Конечно, такие блюда готовил не только дед, мама тоже умела их готовить. Дома мне, как старшему, редко удавалось полакомиться досыта вкусными блюдами, а у дедушки можно было отвести душу.

Суп из свежей баранины. Мне, например, нравился суп из свежей баранины. При разделке баранины в первую очередь отрезалась грудка. Печь уже давно топится, в чугунок с водой погружалась грудка, по готовности добавляли картошку, лук и соль. Пока обрабатывали мясо и убирали рабочее место, суп был готов к употреблению. Вся семья наслаждалась трапезой. В грудке не было косточек, только хрустящие на зубах хрящики, которые нравились всем.

Ососок. Иногда из маленького поросёнка, питающегося молоком матери (ососка), готовили изысканное кушанье. Оно готовилось в протопленной печи у загнётки, в глиняной плошке и называлось просто – ососок.

Блины. Если в семье намечались блины, значит в честь какого-то праздника. Блины это был особый ритуал, требующий от мамы большого труда. Мать накануне готовила соответствующий блинный раствор. Утром чуть свет протапливалась печь, на столе расставлены миски с солёными грибами, топлёным маслом, сметаной, на краю стола место для блинов. По команде садились за стол отец и самые маленькие члены семьи. Насытившаяся детвора уступала место более старшим. В последнюю очередь кушала мама.

Процесс выпечки был продуманно чётким и таким же чётким был порядок за столом. Мама, держа на сковороднике раскалённую чугунную сковороду, смазывала её кусочком свиного шпика и сразу же из кадушки поварёшкой наливала в сковороду блинный раствор. Сковорода шипела, вкусно пахло блинами. Лишнее сливалось обратно в кадушку, а сковорода ставилась на кучу горячих углей.
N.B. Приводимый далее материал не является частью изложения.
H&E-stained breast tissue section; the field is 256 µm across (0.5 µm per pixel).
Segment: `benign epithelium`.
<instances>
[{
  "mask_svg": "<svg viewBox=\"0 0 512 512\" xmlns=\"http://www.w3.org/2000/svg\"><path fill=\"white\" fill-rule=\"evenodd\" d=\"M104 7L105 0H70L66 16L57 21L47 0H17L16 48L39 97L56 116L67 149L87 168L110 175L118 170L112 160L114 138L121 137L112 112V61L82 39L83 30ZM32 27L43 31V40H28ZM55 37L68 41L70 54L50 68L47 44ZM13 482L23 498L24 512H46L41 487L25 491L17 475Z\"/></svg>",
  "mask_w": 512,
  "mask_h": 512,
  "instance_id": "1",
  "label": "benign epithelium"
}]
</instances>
Блин на жару вздувался, это было признаком его готовности.

Мама ловко извлекала из печи сковороду, ладошкой хлопала по блину, брала его за край и кидала на стол. Один из нас мог взять блин и насладиться угощением. Мама так ловко управлялась, что никто не оставался в ожидании очередной порции. Горка блинов присутствовала на столе всё время. Мы знали, что брать со стола блин можно лишь тогда, когда сковорода находится в печи. Мой одноклассник, рукой попал под горячий блин. След сваренной кожи на его руке выглядел поучительно.